My mother remains my strongest connection to Lebanon. She represents my country of origins, my past and my history. She's my memory. It took me a while to make sense of her story. My new novel, It's a Long Story, is about her. It's a story that sheds light on my mother and at the same time on many Arab women who lived before World War II. It tells about how women really did not count at the time, even for their own families. It tells how my mother was pushed to marry my father when she was so young. She gave birth to me and my sister when she was only fifteen. She always wanted her story to be told because she suffered a lot. And by doing so, I am revisiting my country of youth.

THE NEW CLASHES IN LEBANON: I could not believe when the war ended; nobody wanted to know any more about it. The Lebanese just wanted to turn the page and start a new one without addressing the issues. The people who started the war and who were a great presence during it should be in prison today. There should have been trials, but nothing has happened after 15 years of war!

When I was a journalist in Lebanon in 1972 and 1973, I interviewed the last executioner, a man who used to hang people. Later I found out he opened a restaurant! It was like a change of regular jobs.

One month after the civil war ended in Lebanon only one man was found guilty and was executed, everybody else went on with their lives. Hundreds of people were killed left and right, and then ONE man was punished for all the crimes!

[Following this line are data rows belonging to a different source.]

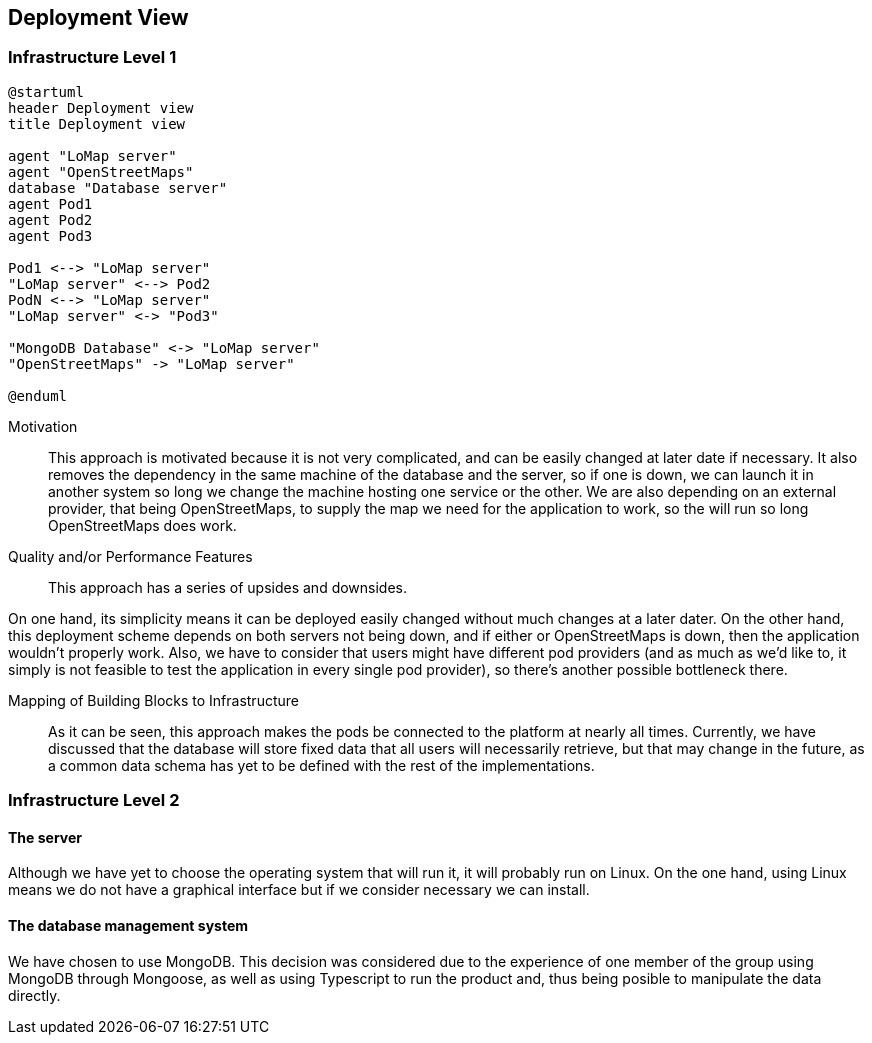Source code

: [[section-deployment-view]]


== Deployment View

=== Infrastructure Level 1

[plantuml,"Deployment diagram",png, id = "DeployDiagramView"]
----
@startuml
header Deployment view
title Deployment view

agent "LoMap server"
agent "OpenStreetMaps"
database "Database server"
agent Pod1
agent Pod2
agent Pod3

Pod1 <--> "LoMap server"
"LoMap server" <--> Pod2
PodN <--> "LoMap server"
"LoMap server" <-> "Pod3"

"MongoDB Database" <-> "LoMap server"
"OpenStreetMaps" -> "LoMap server"

@enduml
----

Motivation::

This approach is motivated because it is not very complicated, and can be easily changed at later date if necessary. It also removes the dependency in the same machine of the database and the server, so if one is down, we can launch it in another system so long we change the machine hosting one service or the other. We are also depending on an external provider, that being OpenStreetMaps, to supply the map we need for the application to work, so the will run so long OpenStreetMaps does work.

Quality and/or Performance Features::

This approach has a series of upsides and downsides.

On one hand, its simplicity means it can be deployed easily changed without much changes at a later dater. On the other hand, this deployment scheme depends on both servers not being down, and if either or OpenStreetMaps is down, then the application wouldn't properly work. Also, we have to consider that users might have different pod providers (and as much as we'd like to, it simply is not feasible to test the application in every single pod provider), so there's another possible bottleneck there.

Mapping of Building Blocks to Infrastructure::

As it can be seen, this approach makes the pods be connected to the platform at nearly all times. Currently, we have discussed that the database will store fixed data that all users will necessarily retrieve, but that may change in the future, as a common data schema has yet to be defined with the rest of the implementations.

=== Infrastructure Level 2

==== The server

Although we have yet to choose the operating system that will run it, it will probably run on Linux. On the one hand, using Linux means we do not have a graphical interface but if we consider necessary we can install.

==== The database management system

We have chosen to use MongoDB. This decision was considered due to the experience of one member of the group using MongoDB through Mongoose, as well as using Typescript to run the product and, thus being posible to manipulate the data directly.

After that nothing happened. When Beirut Blues was published in Lebanon in 1997 people did not react to it. All my books are being widely read and taught in Lebanon except Beirut Blues, which talks about the war, the division of Beirut into East and West and the Hezbollah. This book was important in many different ways and it was not even reviewed. They didn't want to deal with what it represented.

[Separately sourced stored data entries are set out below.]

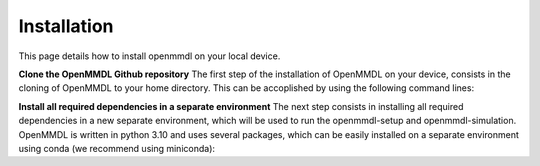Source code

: Installation
===============

This page details how to install openmmdl on your local device. 

**Clone the OpenMMDL Github repository**
The first step of the installation of OpenMMDL on your device, consists in the cloning of OpenMMDL to your home directory.
This can be accoplished by using the following command lines:


.. prompt:: bash $

    cd ~
    git clone https://github.com/wolberlab/OpenMMDL

**Install all required dependencies in a separate environment**
The next step consists in installing all required dependencies in a new separate environment, which will be used to run the openmmdl-setup and openmmdl-simulation.
OpenMMDL is written in python 3.10 and uses several packages, which can be easily installed on a separate environment using conda (we recommend using miniconda):



.. prompt:: bash $

    cd OpenMMDL
    conda create -n openmmdl --file requirements.txt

Now, it seems, people finally want to address issues: it's either their country or they are the sister country or the baby country of Syria. Before the war, before 1975, Lebanon was very independent. Then it became a satellite of Syria. In a way Syria was controlling Lebanon. The crisis now, I think, is maybe for the better; it will clarify things for the Lebanese. The Lebanese must think: Are we a country on our own, an independent country, or are we not?

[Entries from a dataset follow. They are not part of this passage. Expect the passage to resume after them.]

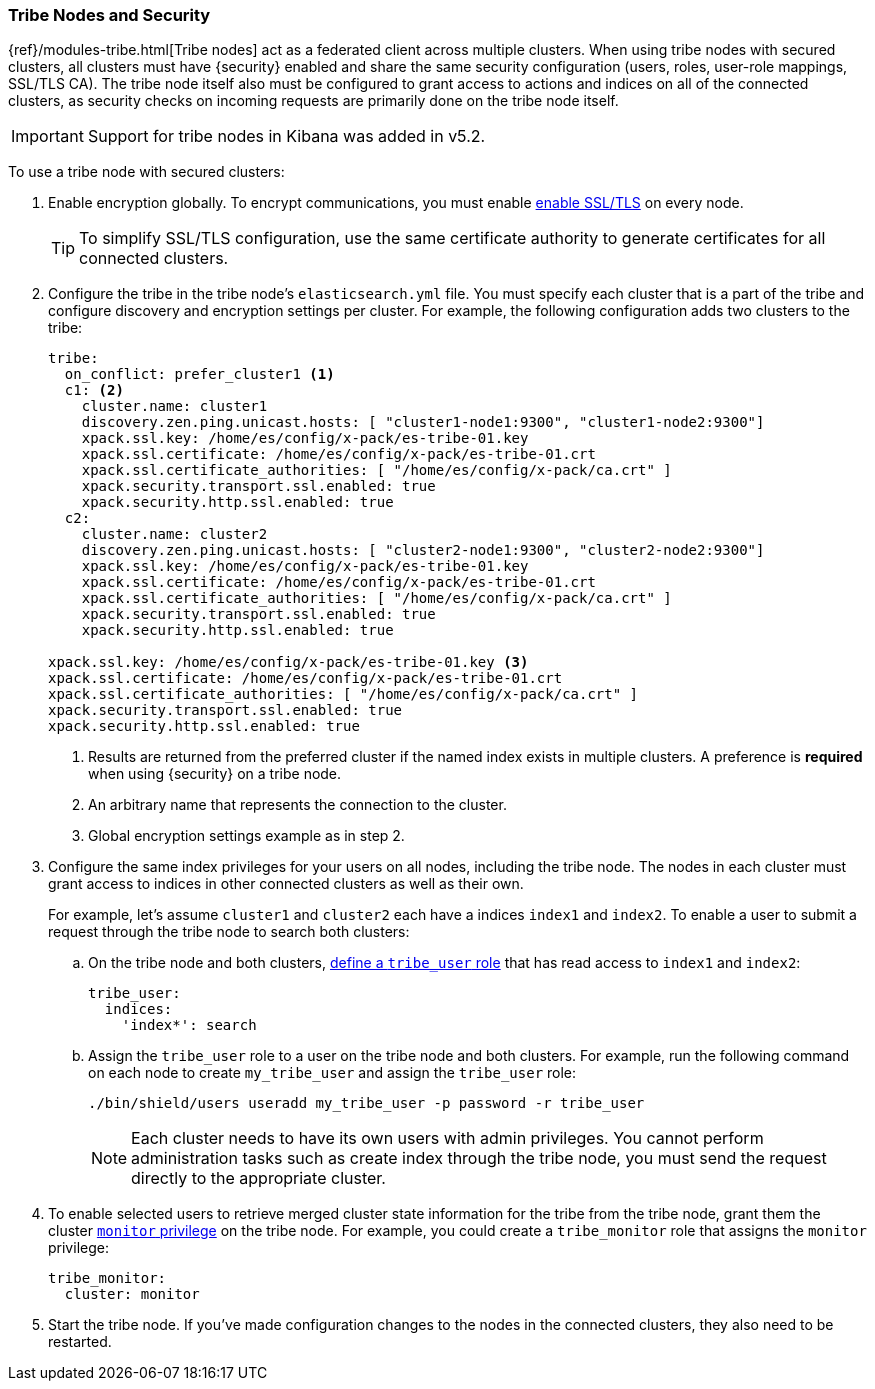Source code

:[[tribe-node-configuring]]
=== Tribe Nodes and Security

{ref}/modules-tribe.html[Tribe nodes] act as a federated client across multiple
clusters. When using tribe nodes with secured clusters, all clusters must have
{security} enabled and share the same security configuration (users, roles,
user-role mappings, SSL/TLS CA). The tribe node itself also must be configured
to grant access to actions and indices on all of the connected clusters, as
security checks on incoming requests are primarily done on the tribe node 
itself.

IMPORTANT: Support for tribe nodes in Kibana was added in v5.2.

To use a tribe node with secured clusters:

. Enable encryption globally. To encrypt communications, you must enable
<<ssl-tls,enable SSL/TLS>> on every node.
+
TIP:  To simplify SSL/TLS configuration, use the same certificate authority to
      generate certificates for all connected clusters.

. Configure the tribe in the tribe node's `elasticsearch.yml` file. You must
specify each cluster that is a part of the tribe and configure discovery and
encryption settings per cluster. For example, the following configuration adds
two clusters to the tribe:
+
[source,yml]
-----------------------------------------------------------
tribe:
  on_conflict: prefer_cluster1 <1>
  c1: <2>
    cluster.name: cluster1
    discovery.zen.ping.unicast.hosts: [ "cluster1-node1:9300", "cluster1-node2:9300"]
    xpack.ssl.key: /home/es/config/x-pack/es-tribe-01.key
    xpack.ssl.certificate: /home/es/config/x-pack/es-tribe-01.crt
    xpack.ssl.certificate_authorities: [ "/home/es/config/x-pack/ca.crt" ]
    xpack.security.transport.ssl.enabled: true
    xpack.security.http.ssl.enabled: true
  c2:
    cluster.name: cluster2
    discovery.zen.ping.unicast.hosts: [ "cluster2-node1:9300", "cluster2-node2:9300"]
    xpack.ssl.key: /home/es/config/x-pack/es-tribe-01.key
    xpack.ssl.certificate: /home/es/config/x-pack/es-tribe-01.crt
    xpack.ssl.certificate_authorities: [ "/home/es/config/x-pack/ca.crt" ]
    xpack.security.transport.ssl.enabled: true
    xpack.security.http.ssl.enabled: true

xpack.ssl.key: /home/es/config/x-pack/es-tribe-01.key <3>
xpack.ssl.certificate: /home/es/config/x-pack/es-tribe-01.crt
xpack.ssl.certificate_authorities: [ "/home/es/config/x-pack/ca.crt" ]
xpack.security.transport.ssl.enabled: true
xpack.security.http.ssl.enabled: true
-----------------------------------------------------------
<1> Results are returned from the preferred cluster if the named index exists
    in multiple clusters. A preference is *required* when using {security} on
    a tribe node.
<2> An arbitrary name that represents the connection to the cluster.
<3> Global encryption settings example as in step 2.
. Configure the same index privileges for your users on all nodes, including the
tribe node. The nodes in each cluster must grant access to indices in other
connected clusters as well as their own.
+
For example, let's assume `cluster1` and `cluster2` each have a indices `index1`
and `index2`. To enable a user to submit a request through the tribe node to
search both clusters:
+
--
.. On the tribe node and both clusters, <<defining-roles, define a `tribe_user` role>>
that has read access to `index1` and `index2`:
+
[source,yaml]
-----------------------------------------------------------
tribe_user:
  indices:
    'index*': search
-----------------------------------------------------------

.. Assign the `tribe_user` role to a user on the tribe node and both clusters.
For example, run the following command on each node to create `my_tribe_user`
and assign the `tribe_user` role:
+
[source,shell]
-----------------------------------------------------------
./bin/shield/users useradd my_tribe_user -p password -r tribe_user
-----------------------------------------------------------
+
NOTE: Each cluster needs to have its own users with admin privileges. 
      You cannot perform administration tasks such as create index through
      the tribe node, you must send the request directly to the appropriate
      cluster.
--

. To enable selected users to retrieve merged cluster state information
for the tribe from the tribe node, grant them the cluster
<<privileges-list-cluster, `monitor` privilege>> on the tribe node. For example,
you could create a `tribe_monitor` role that assigns the `monitor` privilege:
+
[source,yaml]
-----------------------------------------------------------
tribe_monitor:
  cluster: monitor
-----------------------------------------------------------

. Start the tribe node. If you've made configuration changes to the nodes in the
connected clusters, they also need to be restarted.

Of course, Lebanon should be independent like any other Arab country. It's a beautiful country. If you go back to history, Lebanon always depended on somebody else; from the Ottoman Empire until now—the Turks, the English, the French and the Syrians. At one point the Lebanese wanted to unify with Egypt.

I remember I was very young when my teacher said, "Lebanon is really different. Our army is not like any other army because we are like Switzerland, we are the Switzerland of the East!" I was very happy to hear that as a youngster because that was a wonderful illusion. To become like Switzerland you have to depend on yourself.

FRANCE'S HEADSCARF POLICY: I fully agree with the French policy banning headscarves in public schools. I don't want any girls to wear a veil. When I see a girl of 6 or 7, or even 13 and 14, wearing a veil, I think it's brainwashing. It's not about freedom; it's about brainwashing. There is a 17-year-old girl in England who recently took her school to court for not allowing her to go to classes wearing Muslim attire. She finally won the case. I was very angry. My English friends were very surprised with my attitude. They said to me, "Hanan, she's free to wear what she wants," and I said "no." It's like I became the fundamentalist! First of all, this girl is being brainwashed or she's trying to attract attention. Do you allow the Japanese girl to come to school with the Geisha look? No. It's a costume. Why should it be allowed? Likewise, the veil is part of a strange costume. It's not about understanding Islam. I don't want any girl really to put it on until she understands what it really means.